This group may be responsible for a sudden decrease in Charlottesville shootings — and they need help

A burst of gunfire woke Claude Booker Jr. from a deep sleep one night last November.

The 13-year-old felt a rush of terror. His thoughts turned immediately to his little cousin, asleep upstairs in his aunt’s South First Street home. The shots continued as Claude leapt to his feet, forgetting his glasses, and tore up the steps.

In his cousin’s room, Claude saw his aunt lying prone on top of her little boy. She was using her body to shield him against stray bullets. He was safe.

Claude turned and ran frantically to his older cousin’s room. There, the two huddled together against a back wall while the gunfire continued just outside. His aunt had told them it was the safest place in the house to wait out a shooting.

Claude didn’t know it at the time, but all those bullets were aimed at a man he knew — Dre’Shawn Rayvon McDonald.

McDonald was killed that night outside Claude’s aunt’s house. He was the first of five people who would be shot in Charlottesville in the remainder of 2020, four of whom died.

“This is not just going on where my aunt lives,” Claude said, reading aloud from a story he wrote for a school assignment. “The people that are living there are mad and scared. There are kids there, and what are they going to do when somebody’s kid is dead? Then somebody is going to be mad and sad. Like, my little [cousin] is 10, and he’s scared to come home because he did not know if he would die tomorrow.”

Claude’s family is one of many in Charlottesville’s predominantly Black communities that have lived through the recent spree of what police are calling “ambush style” shootings. That’s when one or more shooters fire dozens of rounds in a single attack. During the fall and early winter, the number of those — and all — shootings locally skyrocketed.

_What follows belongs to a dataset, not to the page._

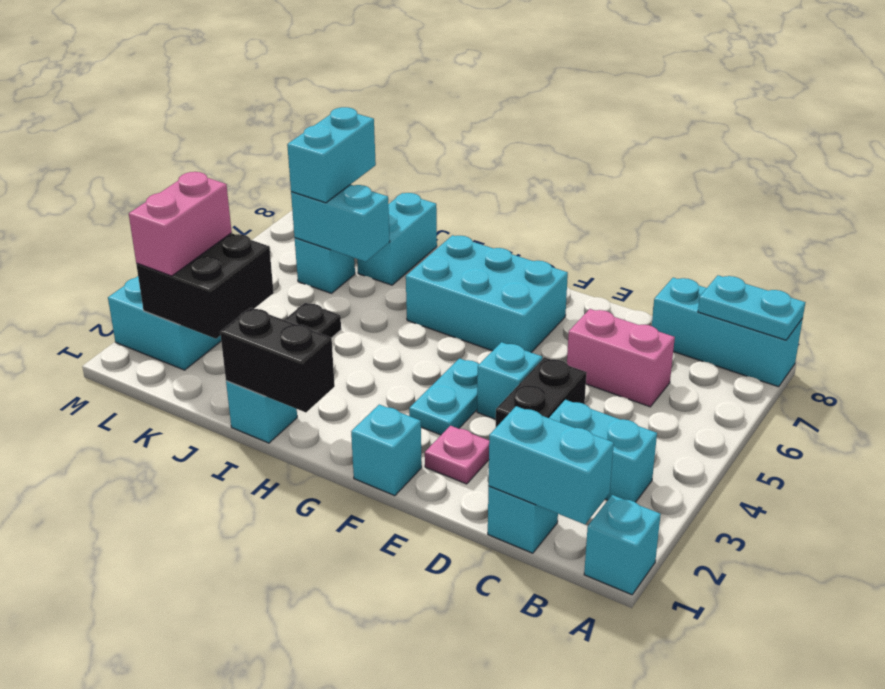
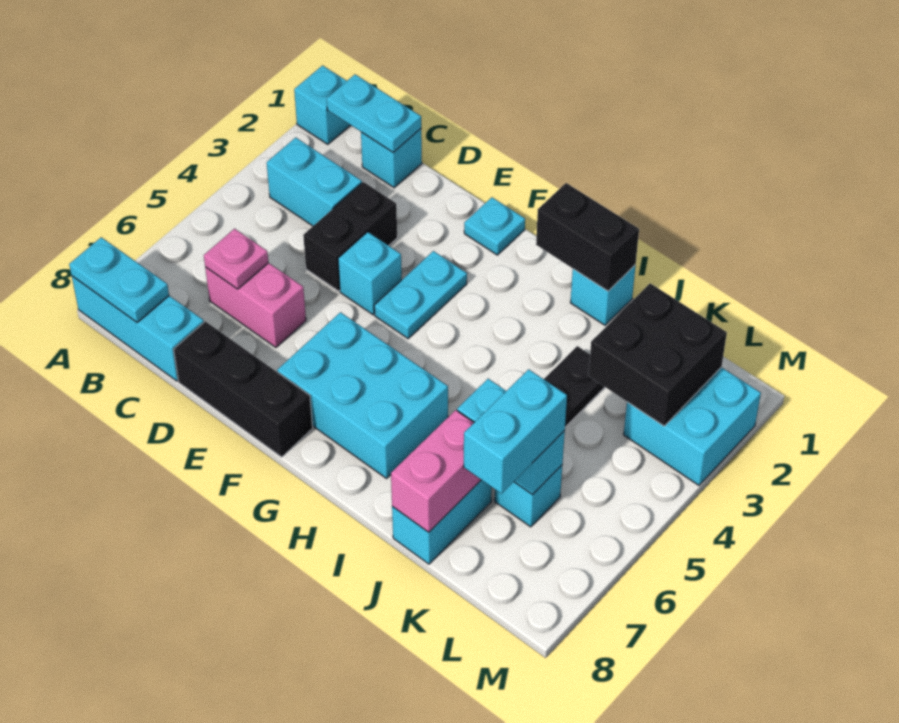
cyan brick B1:C1 level 2 -> cyan plate B1:C1 level 2
none -> black brick D8:F8 level 1
pink plate E2 level 1 -> pink plate C6 level 2
cyan brick F1 level 1 -> cyan plate F1 level 1
pink brick L2:L3 level 3 -> pink brick J7:J8 level 2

Confirmed instances of shots being fired within the city nearly doubled in 2020 over previous years — and most of that was since June. The increase reached its peak between about November and January, alarming community members and local leaders alike.

Charlottesville Police Chief RaShall Brackney even appeared before news cameras in early January to outline the severity of the problem and call on community members to help stop it.

But then, that trend quietly began to reverse.

The Charlottesville Police Department said it cannot provide complete data on the number of shootings in the city. The department logs some shootings as “shots fired” and others as “aggravated assaults.” Not all aggravated assaults involve shootings, however, and a department spokesman said he could not say how many of the aggravated assault calls involved a gun.